=== WHAT NEEDS TO BE DONE ===
From the entries below, copy every line that holds the word "PrivChat".

=== SUPPLIED DATA ===

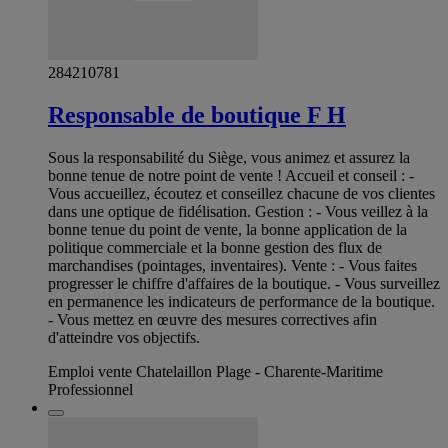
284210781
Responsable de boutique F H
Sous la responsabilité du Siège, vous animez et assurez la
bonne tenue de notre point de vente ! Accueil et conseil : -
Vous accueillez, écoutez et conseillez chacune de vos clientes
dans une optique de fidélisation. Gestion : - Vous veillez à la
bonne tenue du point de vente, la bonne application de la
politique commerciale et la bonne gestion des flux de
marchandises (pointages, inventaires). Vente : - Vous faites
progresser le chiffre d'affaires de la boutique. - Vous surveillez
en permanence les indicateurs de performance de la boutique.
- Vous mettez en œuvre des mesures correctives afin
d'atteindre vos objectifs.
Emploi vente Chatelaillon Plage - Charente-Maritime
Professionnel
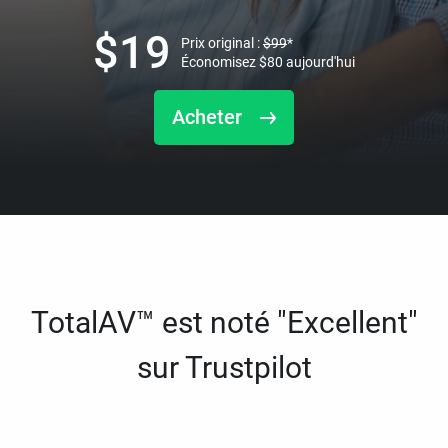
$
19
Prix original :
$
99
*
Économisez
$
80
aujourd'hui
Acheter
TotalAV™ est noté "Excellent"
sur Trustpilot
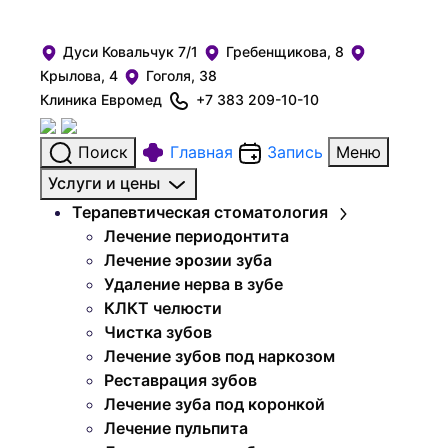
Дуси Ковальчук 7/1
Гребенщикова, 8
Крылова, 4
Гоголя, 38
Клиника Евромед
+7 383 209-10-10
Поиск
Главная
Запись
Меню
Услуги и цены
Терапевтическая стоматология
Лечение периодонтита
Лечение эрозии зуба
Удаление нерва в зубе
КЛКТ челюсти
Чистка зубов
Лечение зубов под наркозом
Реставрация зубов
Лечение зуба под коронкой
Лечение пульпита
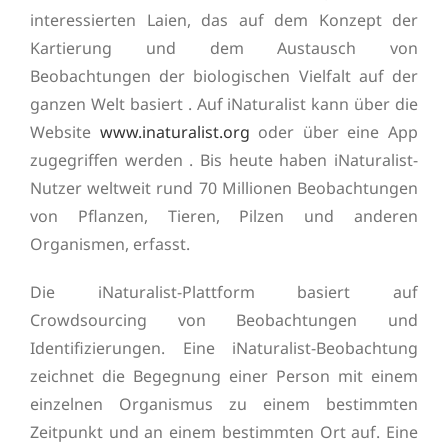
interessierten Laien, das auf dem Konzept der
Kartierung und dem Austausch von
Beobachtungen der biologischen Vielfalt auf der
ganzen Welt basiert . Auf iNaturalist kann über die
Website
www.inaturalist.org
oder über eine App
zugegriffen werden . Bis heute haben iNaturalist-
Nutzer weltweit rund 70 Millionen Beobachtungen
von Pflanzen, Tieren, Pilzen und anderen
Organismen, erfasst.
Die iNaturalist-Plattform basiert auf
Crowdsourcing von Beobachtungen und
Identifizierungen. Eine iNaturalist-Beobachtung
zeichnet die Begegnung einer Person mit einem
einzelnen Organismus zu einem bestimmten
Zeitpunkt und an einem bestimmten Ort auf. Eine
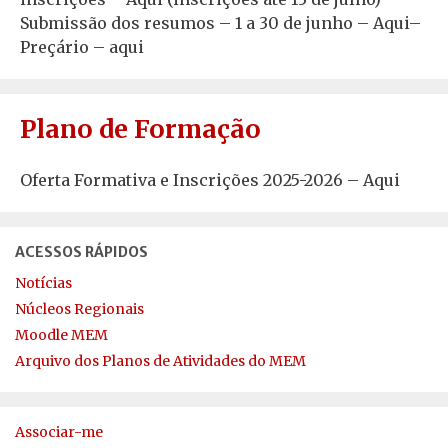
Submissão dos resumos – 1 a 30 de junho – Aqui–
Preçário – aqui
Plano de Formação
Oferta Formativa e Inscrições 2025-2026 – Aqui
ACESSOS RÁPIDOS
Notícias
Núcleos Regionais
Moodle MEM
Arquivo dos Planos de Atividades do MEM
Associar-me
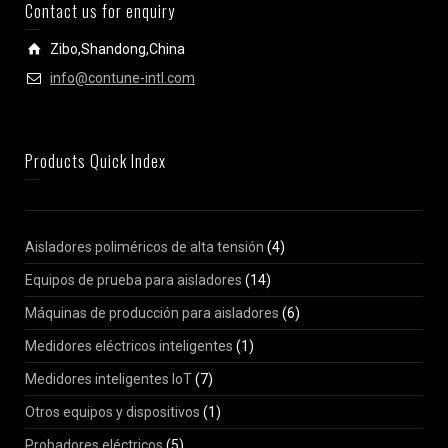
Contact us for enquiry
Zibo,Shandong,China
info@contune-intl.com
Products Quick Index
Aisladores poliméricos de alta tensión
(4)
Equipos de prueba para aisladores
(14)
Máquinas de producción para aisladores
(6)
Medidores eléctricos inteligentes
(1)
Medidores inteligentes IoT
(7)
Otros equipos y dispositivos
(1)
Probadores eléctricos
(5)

---

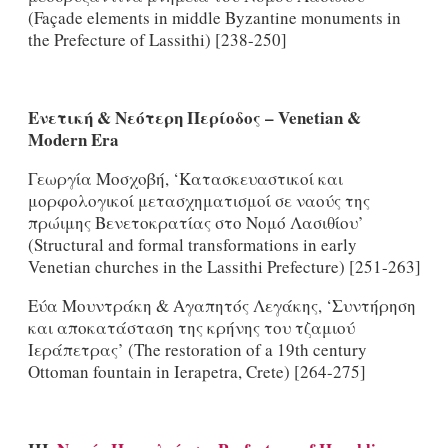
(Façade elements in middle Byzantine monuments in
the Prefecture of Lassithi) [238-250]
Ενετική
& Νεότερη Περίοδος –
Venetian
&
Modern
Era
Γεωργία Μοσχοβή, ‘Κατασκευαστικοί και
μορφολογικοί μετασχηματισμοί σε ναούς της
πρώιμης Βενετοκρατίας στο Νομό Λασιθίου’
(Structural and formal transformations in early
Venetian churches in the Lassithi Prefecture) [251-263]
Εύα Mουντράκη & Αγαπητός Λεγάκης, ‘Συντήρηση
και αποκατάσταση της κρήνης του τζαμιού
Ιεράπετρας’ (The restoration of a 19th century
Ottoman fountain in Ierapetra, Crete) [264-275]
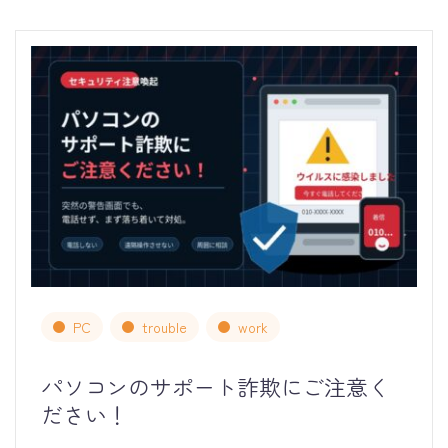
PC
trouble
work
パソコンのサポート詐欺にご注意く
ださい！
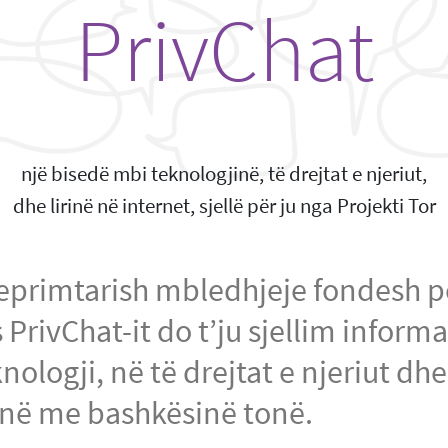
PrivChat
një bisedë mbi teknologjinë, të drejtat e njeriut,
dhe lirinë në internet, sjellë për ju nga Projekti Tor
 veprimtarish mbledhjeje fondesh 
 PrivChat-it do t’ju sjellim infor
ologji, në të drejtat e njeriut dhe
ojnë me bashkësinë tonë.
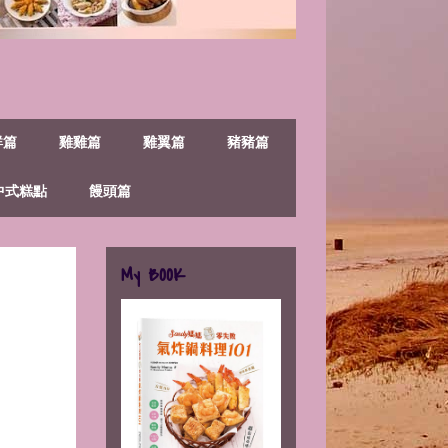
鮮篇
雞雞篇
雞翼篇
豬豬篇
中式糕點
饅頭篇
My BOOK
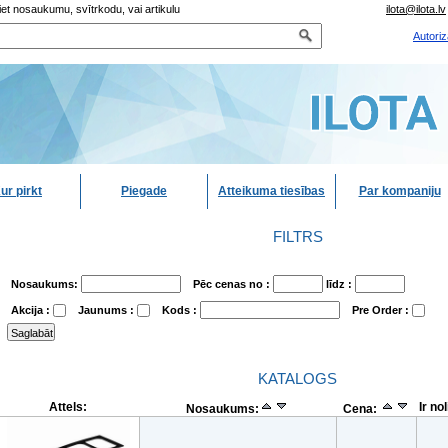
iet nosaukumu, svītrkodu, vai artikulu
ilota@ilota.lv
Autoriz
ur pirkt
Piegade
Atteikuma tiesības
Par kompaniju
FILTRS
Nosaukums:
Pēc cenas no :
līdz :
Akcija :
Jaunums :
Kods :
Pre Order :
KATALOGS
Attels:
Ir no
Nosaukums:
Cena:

=== THE ANSWER ===
PrivChat
 PrivChat-it do t’ju sjellim infor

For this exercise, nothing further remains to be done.